[Records excerpted from a collection]
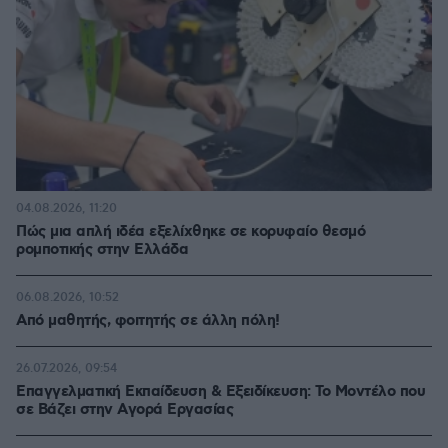
04.08.2026, 11:20
Πώς μια απλή ιδέα εξελίχθηκε σε κορυφαίο θεσμό
ρομποτικής στην Ελλάδα
06.08.2026, 10:52
Από μαθητής, φοιτητής σε άλλη πόλη!
26.07.2026, 09:54
Επαγγελματική Εκπαίδευση & Εξειδίκευση: Το Mοντέλο που
σε Bάζει στην Aγορά Eργασίας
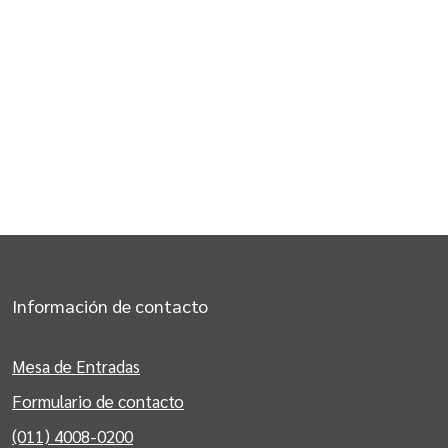
Información de contacto
Mesa de Entradas
Formulario de contacto
(011) 4008-0200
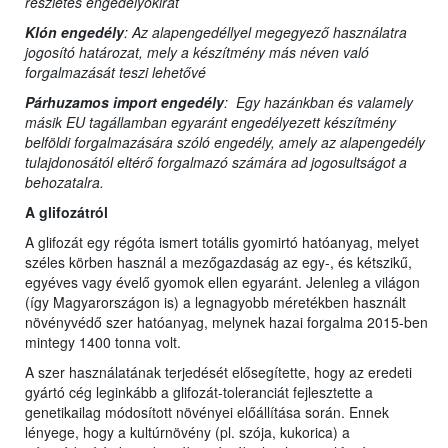
részletes engedélyokirat
Klón engedély
: Az alapengedéllyel megegyező használatra
jogosító határozat, mely a készítmény más néven való
forgalmazását teszi lehetővé
Párhuzamos import engedély
: Egy hazánkban és valamely
másik EU tagállamban egyaránt engedélyezett készítmény
belföldi forgalmazására szóló engedély, amely az alapengedély
tulajdonosától eltérő forgalmazó számára ad jogosultságot a
behozatalra.
A glifozátról
A glifozát egy régóta ismert totális gyomirtó hatóanyag, melyet
széles körben használ a mezőgazdaság az egy-, és kétszikű,
egyéves vagy évelő gyomok ellen egyaránt. Jelenleg a világon
(így Magyarországon is) a legnagyobb méretékben használt
növényvédő szer hatóanyag, melynek hazai forgalma 2015-ben
mintegy 1400 tonna volt.
A szer használatának terjedését elősegítette, hogy az eredeti
gyártó cég leginkább a glifozát-toleranciát fejlesztette a
genetikailag módosított növényei előállítása során. Ennek
lényege, hogy a kultúrnövény (pl. szója, kukorica) a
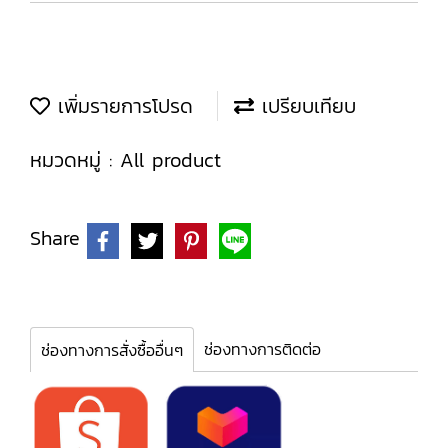
เพิ่มรายการโปรด
เปรียบเทียบ
หมวดหมู่ :
All product
Share
ช่องทางการติดต่อ
ช่องทางการสั่งซื้ออื่นๆ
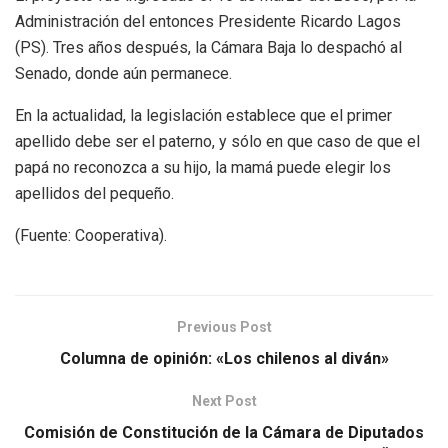
Administración del entonces Presidente Ricardo Lagos
(PS). Tres años después, la Cámara Baja lo despachó al
Senado, donde aún permanece.
En la actualidad, la legislación establece que el primer
apellido debe ser el paterno, y sólo en que caso de que el
papá no reconozca a su hijo, la mamá puede elegir los
apellidos del pequeño.
(Fuente: Cooperativa).
Previous Post
Columna de opinión: «Los chilenos al diván»
Next Post
Comisión de Constitución de la Cámara de Diputados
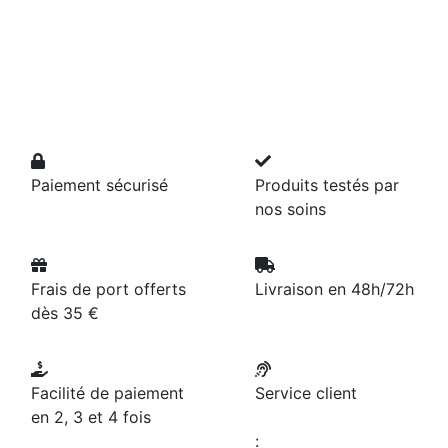
Paiement sécurisé
Produits testés par
nos soins
Frais de port offerts
Livraison en 48h/72h
dès 35 €
Facilité de paiement
Service client
en 2, 3 et 4 fois
:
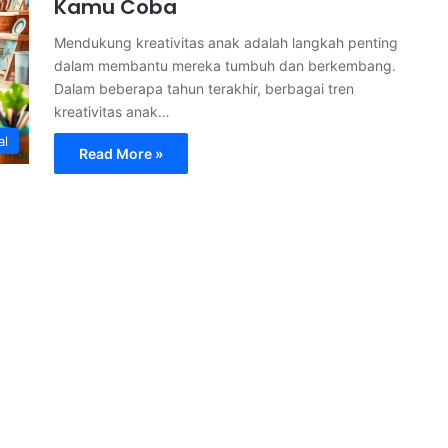
Kamu Coba
Mendukung kreativitas anak adalah langkah penting
dalam membantu mereka tumbuh dan berkembang.
Dalam beberapa tahun terakhir, berbagai tren
kreativitas anak…
al
Read More »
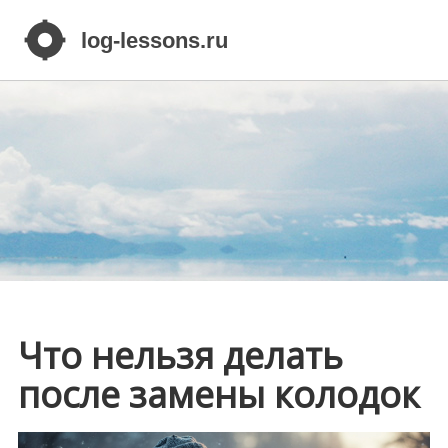
Что нельзя делать
после замены колодок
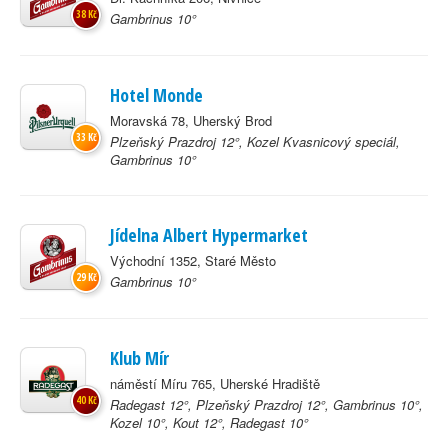
38 Kč
Gambrinus 10°
Hotel Monde
Moravská 78, Uherský Brod
33 Kč
Plzeňský Prazdroj 12°, Kozel Kvasnicový speciál,
Gambrinus 10°
Jídelna Albert Hypermarket
Východní 1352, Staré Město
29 Kč
Gambrinus 10°
Klub Mír
náměstí Míru 765, Uherské Hradiště
40 Kč
Radegast 12°, Plzeňský Prazdroj 12°, Gambrinus 10°,
Kozel 10°, Kout 12°, Radegast 10°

**What you should do**
Pictures are not part of the copy. Return every record exactly.

**The completed task**
04.08.2026, 11:20
Πώς μια απλή ιδέα εξελίχθηκε σε κορυφαίο θεσμό
ρομποτικής στην Ελλάδα
06.08.2026, 10:52
Από μαθητής, φοιτητής σε άλλη πόλη!
26.07.2026, 09:54
Επαγγελματική Εκπαίδευση & Εξειδίκευση: Το Mοντέλο που
σε Bάζει στην Aγορά Eργασίας
Información de contacto
Mesa de Entradas
Formulario de contacto
(011) 4008-0200
részletes engedélyokirat
Klón engedély
: Az alapengedéllyel megegyező használatra
jogosító határozat, mely a készítmény más néven való
forgalmazását teszi lehetővé
Párhuzamos import engedély
: Egy hazánkban és valamely
másik EU tagállamban egyaránt engedélyezett készítmény
belföldi forgalmazására szóló engedély, amely az alapengedély
tulajdonosától eltérő forgalmazó számára ad jogosultságot a
behozatalra.
A glifozátról
A glifozát egy régóta ismert totális gyomirtó hatóanyag, melyet
széles körben használ a mezőgazdaság az egy-, és kétszikű,
egyéves vagy évelő gyomok ellen egyaránt. Jelenleg a világon
(így Magyarországon is) a legnagyobb méretékben használt
növényvédő szer hatóanyag, melynek hazai forgalma 2015-ben
mintegy 1400 tonna volt.
A szer használatának terjedését elősegítette, hogy az eredeti
gyártó cég leginkább a glifozát-toleranciát fejlesztette a
genetikailag módosított növényei előállítása során. Ennek
lényege, hogy a kultúrnövény (pl. szója, kukorica) a
เพิ่มรายการโปรด
เปรียบเทียบ
หมวดหมู่ :
All product
Share
ช่องทางการติดต่อ
ช่องทางการสั่งซื้ออื่นๆ
Administración del entonces Presidente Ricardo Lagos
(PS). Tres años después, la Cámara Baja lo despachó al
Senado, donde aún permanece.
En la actualidad, la legislación establece que el primer
apellido debe ser el paterno, y sólo en que caso de que el
papá no reconozca a su hijo, la mamá puede elegir los
apellidos del pequeño.
(Fuente: Cooperativa).
Previous Post
Columna de opinión: «Los chilenos al diván»
Next Post
Comisión de Constitución de la Cámara de Diputados
Paiement sécurisé
Produits testés par
nos soins
Frais de port offerts
Livraison en 48h/72h
dès 35 €
Facilité de paiement
Service client
en 2, 3 et 4 fois
:
Kamu Coba
Mendukung kreativitas anak adalah langkah penting
dalam membantu mereka tumbuh dan berkembang.
Dalam beberapa tahun terakhir, berbagai tren
kreativitas anak…
al
Read More »
Что нельзя делать
после замены колодок
38 Kč
Gambrinus 10°
Hotel Monde
Moravská 78, Uherský Brod
33 Kč
Plzeňský Prazdroj 12°, Kozel Kvasnicový speciál,
Gambrinus 10°
Jídelna Albert Hypermarket
Východní 1352, Staré Město
29 Kč
Gambrinus 10°
Klub Mír
náměstí Míru 765, Uherské Hradiště
40 Kč
Radegast 12°, Plzeňský Prazdroj 12°, Gambrinus 10°,
Kozel 10°, Kout 12°, Radegast 10°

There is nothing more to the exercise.